### Reading text
|---|

After the algorithm’s finished, we can see what steps it chose to rebalance dist_table in my case:

select * from get_rebalance_table_shards_plan('dist_table'::regclass::oid);

 table_name | shardid | shard_size | sourcename | sourceport | targetname | targetport
------------+---------+------------+------------+------------+------------+------------
 dist_table |  102492 |  417579008 | localhost  |       8002 | localhost  |       8003
 dist_table |  102491 |     491520 | localhost  |       8003 | localhost  |       8002
 dist_table |  102493 |      73728 | localhost  |       8003 | localhost  |       8002
(3 rows)

So, after the shard group movement, the cluster would be balanced as follows:

 shardid | table_name | shard_size | shard_size_in_MiB | nodename  | nodeport
---------+------------+------------+-------------------+-----------+----------
  102490 | dist_table |  253837312 |               242 | citus-db2 |     8003
  102492 | dist_table |  417579008 |               398 | citus-db1 |     8002
  102491 | dist_table |     491520 |                 0 | citus-db1 |     8002
  102493 | dist_table |      73728 |                 0 | citus-db1 |     8002

Shard movement

On a high level, the shard movement looks like so: there are two types of movement — blocking, which blocks the operations with a shard until the movement is complete, and non-blocking (for the most part, since during the metadata update a block still occurs for some time) based on the logical replication.

Both types are based on creation of the new tables before the data is moved. After the successful table shard movements, the sources are deleted. If there are any errors, the completed operations remain as is. The non-blocking type has an important detail in that if a distributed table has no primary key (or any unique index), the UPDATE and DELETE operations will fail. Which in a way makes it closer to a blocking type.

Listing the details of the movement can be an article of its own, so I will highlight the main points:

During the initial table creation on the receiver, the indexes and limitations are not created. The creation of these and several other objects occurs after the copying is finished and when the writing of fresh records is done.
The replication slot is created separately. When the subscription is created (CREATE SUBSCRIPTION), the replication slot is not created (create_slot = false). That said, copying is carried out outside of the created subscription with the usage of COPY. Even though it can be done within the subscription (the copy_data parameter), it’s claimed that it is done with performance in mind, since among other methods binary copying can be used (also it seems that the internals of Adaptive Executor is used, which was discussed in the first part).

|---|

### Problem 1
Please reproduce the shard movement passage word for word, from "On a high level, the" up to and including "the logical replication.".
### Problem 2
According to the shard movement passage, why is data copying done with COPY outside the created subscription? Answer in one to three sentences.
### Problem 3
Decide whether each statement agrees with the shard movement passage. Answer yes or no for each, and quote the deciding words.
(a) Blocking movement blocks operations with a shard until the movement is complete.
(b) If errors occur, the completed operations are undone.
(c) Indexes are created on the receiver during the initial table creation.

### Records excerpted from a collection

|---|

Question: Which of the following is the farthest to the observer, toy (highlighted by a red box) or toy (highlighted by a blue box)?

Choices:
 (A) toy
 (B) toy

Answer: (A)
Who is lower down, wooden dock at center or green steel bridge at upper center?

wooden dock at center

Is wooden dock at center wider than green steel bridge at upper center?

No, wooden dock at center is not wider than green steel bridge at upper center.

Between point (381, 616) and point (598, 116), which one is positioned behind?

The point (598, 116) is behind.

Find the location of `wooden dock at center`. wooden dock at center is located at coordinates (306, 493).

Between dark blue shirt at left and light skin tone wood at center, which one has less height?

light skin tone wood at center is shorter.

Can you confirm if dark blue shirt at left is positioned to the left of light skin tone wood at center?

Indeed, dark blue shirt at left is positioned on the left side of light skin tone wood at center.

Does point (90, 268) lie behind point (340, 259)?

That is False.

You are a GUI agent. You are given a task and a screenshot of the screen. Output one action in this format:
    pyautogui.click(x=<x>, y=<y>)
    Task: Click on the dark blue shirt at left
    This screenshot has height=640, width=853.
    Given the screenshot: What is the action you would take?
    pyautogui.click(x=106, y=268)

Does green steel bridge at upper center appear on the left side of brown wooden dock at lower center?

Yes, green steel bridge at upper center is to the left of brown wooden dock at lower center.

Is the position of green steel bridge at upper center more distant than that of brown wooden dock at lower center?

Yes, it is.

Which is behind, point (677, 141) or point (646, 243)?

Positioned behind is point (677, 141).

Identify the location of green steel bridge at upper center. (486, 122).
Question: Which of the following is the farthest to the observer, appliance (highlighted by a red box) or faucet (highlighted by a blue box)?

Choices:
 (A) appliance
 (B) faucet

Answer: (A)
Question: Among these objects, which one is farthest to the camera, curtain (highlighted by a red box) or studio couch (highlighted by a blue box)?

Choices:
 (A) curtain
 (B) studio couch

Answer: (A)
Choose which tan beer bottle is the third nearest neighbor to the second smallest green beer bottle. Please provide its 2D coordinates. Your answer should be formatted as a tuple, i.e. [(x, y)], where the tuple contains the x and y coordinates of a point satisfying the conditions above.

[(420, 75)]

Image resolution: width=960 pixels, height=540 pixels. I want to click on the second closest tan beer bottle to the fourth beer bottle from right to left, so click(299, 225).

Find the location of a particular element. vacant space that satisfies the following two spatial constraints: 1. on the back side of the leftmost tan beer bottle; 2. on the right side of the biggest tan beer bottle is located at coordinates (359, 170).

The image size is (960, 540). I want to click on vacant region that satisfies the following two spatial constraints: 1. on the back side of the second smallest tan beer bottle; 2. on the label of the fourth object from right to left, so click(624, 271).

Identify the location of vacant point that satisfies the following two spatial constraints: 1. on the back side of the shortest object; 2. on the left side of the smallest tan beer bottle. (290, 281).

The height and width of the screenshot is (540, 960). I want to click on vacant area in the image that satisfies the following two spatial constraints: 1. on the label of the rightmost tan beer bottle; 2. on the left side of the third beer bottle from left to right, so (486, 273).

|---|

### Final answer 1
On a high level, the shard movement looks like so: there are two types of movement — blocking, which blocks the operations with a shard until the movement is complete, and non-blocking (for the most part, since during the metadata update a block still occurs for some time) based on the logical replication.

### Final answer 2
It is said to be done for performance. Among other methods, binary copying can be used that way.

### Final answer 3
(a) Yes: "blocking, which blocks the operations with a shard until the movement is complete"
(b) No: "If there are any errors, the completed operations remain as is."
(c) No: "During the initial table creation on the receiver, the indexes and limitations are not created."